Task details
Your task is to copy each line of the material that holds the word "main".
================================
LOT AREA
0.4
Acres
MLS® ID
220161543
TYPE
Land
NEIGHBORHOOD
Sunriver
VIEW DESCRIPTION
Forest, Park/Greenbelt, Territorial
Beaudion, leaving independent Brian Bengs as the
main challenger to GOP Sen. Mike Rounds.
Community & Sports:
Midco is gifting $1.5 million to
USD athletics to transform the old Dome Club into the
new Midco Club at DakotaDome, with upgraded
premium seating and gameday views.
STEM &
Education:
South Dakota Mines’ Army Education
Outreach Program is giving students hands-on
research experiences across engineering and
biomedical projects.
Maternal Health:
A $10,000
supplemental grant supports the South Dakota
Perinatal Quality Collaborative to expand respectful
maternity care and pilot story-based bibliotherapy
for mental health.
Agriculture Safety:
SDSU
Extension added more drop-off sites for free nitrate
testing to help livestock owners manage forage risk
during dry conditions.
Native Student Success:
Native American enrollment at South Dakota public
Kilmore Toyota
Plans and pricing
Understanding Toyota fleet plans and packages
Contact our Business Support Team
================================
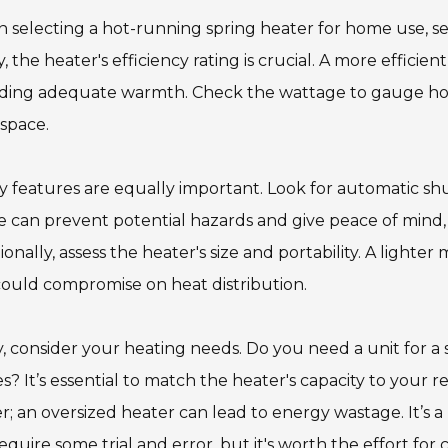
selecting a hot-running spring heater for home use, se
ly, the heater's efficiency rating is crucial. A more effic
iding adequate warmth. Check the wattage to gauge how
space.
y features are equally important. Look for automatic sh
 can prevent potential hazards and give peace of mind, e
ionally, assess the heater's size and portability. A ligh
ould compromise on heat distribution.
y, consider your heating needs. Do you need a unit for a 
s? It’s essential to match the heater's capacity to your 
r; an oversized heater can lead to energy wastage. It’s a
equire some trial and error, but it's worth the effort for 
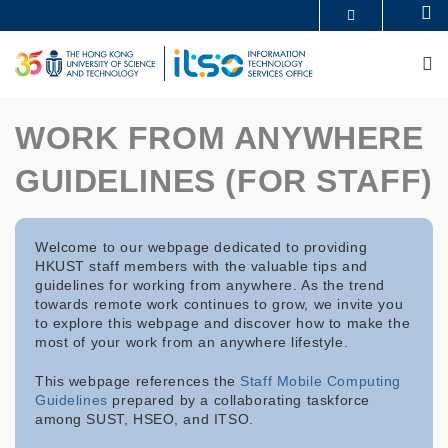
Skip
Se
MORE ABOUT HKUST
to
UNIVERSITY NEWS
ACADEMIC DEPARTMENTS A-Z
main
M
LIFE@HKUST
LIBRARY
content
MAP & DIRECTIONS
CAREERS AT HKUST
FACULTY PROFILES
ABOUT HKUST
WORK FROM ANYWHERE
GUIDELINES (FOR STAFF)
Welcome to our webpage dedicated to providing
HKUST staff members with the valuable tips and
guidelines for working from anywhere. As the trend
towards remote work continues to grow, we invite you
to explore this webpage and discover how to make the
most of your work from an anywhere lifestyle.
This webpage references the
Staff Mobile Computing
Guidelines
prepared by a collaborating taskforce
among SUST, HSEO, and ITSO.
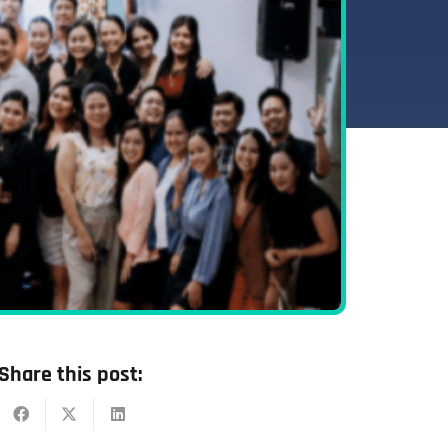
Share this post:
================================
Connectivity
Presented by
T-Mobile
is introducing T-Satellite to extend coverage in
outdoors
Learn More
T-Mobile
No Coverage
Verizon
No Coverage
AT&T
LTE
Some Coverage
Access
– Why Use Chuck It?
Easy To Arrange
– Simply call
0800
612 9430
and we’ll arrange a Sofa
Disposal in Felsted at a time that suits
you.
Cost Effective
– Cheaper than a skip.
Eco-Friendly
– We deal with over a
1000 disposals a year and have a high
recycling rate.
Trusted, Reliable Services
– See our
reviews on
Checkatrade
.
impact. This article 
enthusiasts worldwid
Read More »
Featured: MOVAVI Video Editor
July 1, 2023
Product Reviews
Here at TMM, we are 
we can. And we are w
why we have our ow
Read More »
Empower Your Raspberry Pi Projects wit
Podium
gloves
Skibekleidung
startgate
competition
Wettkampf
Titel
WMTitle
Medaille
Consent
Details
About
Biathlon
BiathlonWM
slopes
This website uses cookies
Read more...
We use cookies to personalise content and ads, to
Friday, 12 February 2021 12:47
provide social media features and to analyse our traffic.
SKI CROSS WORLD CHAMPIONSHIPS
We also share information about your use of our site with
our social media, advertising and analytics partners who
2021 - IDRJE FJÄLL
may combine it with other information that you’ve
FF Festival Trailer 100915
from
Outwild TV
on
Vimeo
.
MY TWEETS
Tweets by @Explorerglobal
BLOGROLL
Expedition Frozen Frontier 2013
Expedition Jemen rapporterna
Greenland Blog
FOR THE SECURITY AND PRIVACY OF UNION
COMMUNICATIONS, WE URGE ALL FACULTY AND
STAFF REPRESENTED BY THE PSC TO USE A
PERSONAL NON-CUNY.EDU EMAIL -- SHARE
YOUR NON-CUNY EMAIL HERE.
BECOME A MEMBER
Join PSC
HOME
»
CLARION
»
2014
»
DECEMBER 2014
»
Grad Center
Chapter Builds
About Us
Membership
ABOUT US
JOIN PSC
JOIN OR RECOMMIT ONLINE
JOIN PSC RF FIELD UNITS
================================
Exercise answer
main challenger to GOP Sen. Mike Rounds.
main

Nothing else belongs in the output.